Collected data

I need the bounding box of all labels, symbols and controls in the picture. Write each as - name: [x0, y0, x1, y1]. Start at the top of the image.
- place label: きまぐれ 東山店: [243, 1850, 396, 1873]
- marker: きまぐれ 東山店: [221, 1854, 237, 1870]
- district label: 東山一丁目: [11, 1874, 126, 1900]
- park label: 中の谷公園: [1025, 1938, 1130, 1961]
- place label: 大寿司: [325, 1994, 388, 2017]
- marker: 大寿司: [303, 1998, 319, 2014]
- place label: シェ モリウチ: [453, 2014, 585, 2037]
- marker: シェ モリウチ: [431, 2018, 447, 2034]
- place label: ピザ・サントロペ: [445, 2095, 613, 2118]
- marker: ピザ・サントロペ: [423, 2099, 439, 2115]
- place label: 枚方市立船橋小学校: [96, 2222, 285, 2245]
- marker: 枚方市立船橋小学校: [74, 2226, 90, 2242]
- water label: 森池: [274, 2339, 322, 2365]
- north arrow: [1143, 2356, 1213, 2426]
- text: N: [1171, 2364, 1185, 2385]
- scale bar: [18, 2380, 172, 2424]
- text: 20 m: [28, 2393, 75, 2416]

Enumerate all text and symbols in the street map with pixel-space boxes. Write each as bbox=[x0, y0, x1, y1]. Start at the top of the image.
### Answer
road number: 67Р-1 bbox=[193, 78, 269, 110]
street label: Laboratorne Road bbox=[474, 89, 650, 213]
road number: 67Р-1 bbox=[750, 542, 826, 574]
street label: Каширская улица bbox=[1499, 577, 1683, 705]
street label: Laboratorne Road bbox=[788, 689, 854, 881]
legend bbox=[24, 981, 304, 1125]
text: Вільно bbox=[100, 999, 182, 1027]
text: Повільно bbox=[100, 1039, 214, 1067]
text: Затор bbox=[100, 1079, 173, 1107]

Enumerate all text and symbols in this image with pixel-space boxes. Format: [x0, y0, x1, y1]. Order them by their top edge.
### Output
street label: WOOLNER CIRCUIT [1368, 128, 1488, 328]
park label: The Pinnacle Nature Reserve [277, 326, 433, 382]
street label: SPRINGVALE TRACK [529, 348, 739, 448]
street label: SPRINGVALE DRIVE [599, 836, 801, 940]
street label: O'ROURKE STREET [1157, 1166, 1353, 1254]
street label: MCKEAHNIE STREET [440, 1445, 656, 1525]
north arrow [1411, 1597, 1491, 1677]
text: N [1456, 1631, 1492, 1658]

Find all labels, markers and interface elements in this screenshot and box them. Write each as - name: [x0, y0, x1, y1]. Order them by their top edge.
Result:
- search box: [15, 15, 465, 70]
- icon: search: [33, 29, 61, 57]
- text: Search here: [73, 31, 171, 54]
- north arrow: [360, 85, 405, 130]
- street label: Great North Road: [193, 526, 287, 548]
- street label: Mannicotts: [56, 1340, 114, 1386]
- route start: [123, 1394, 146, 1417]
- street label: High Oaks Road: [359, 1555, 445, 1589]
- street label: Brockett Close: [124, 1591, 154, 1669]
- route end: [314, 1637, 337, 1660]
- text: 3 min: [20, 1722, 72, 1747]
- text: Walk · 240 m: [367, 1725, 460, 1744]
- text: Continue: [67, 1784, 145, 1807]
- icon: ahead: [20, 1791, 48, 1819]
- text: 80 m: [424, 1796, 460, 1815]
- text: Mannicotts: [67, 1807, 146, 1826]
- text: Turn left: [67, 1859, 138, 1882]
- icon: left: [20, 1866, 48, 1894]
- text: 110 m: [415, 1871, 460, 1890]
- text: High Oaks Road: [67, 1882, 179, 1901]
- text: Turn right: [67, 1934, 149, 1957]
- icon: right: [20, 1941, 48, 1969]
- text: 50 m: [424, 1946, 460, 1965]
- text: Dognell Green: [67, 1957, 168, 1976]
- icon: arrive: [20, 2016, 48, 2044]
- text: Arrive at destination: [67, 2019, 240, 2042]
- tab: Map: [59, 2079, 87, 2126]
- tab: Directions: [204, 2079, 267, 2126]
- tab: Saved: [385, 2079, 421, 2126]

• _Problem statement_:
The answer should consist solely of the lines from the first line above through the one with "Enumerate all text and symbols in the", both included, repeated exactly.

• _Exercise response_:
I need the bounding box of all labels, symbols and controls in the picture. Write each as - name: [x0, y0, x1, y1]. Start at the top of the image.
- place label: きまぐれ 東山店: [243, 1850, 396, 1873]
- marker: きまぐれ 東山店: [221, 1854, 237, 1870]
- district label: 東山一丁目: [11, 1874, 126, 1900]
- park label: 中の谷公園: [1025, 1938, 1130, 1961]
- place label: 大寿司: [325, 1994, 388, 2017]
- marker: 大寿司: [303, 1998, 319, 2014]
- place label: シェ モリウチ: [453, 2014, 585, 2037]
- marker: シェ モリウチ: [431, 2018, 447, 2034]
- place label: ピザ・サントロペ: [445, 2095, 613, 2118]
- marker: ピザ・サントロペ: [423, 2099, 439, 2115]
- place label: 枚方市立船橋小学校: [96, 2222, 285, 2245]
- marker: 枚方市立船橋小学校: [74, 2226, 90, 2242]
- water label: 森池: [274, 2339, 322, 2365]
- north arrow: [1143, 2356, 1213, 2426]
- text: N: [1171, 2364, 1185, 2385]
- scale bar: [18, 2380, 172, 2424]
- text: 20 m: [28, 2393, 75, 2416]

Enumerate all text and symbols in the street map with pixel-space boxes. Write each as bbox=[x0, y0, x1, y1]. Start at the top of the image.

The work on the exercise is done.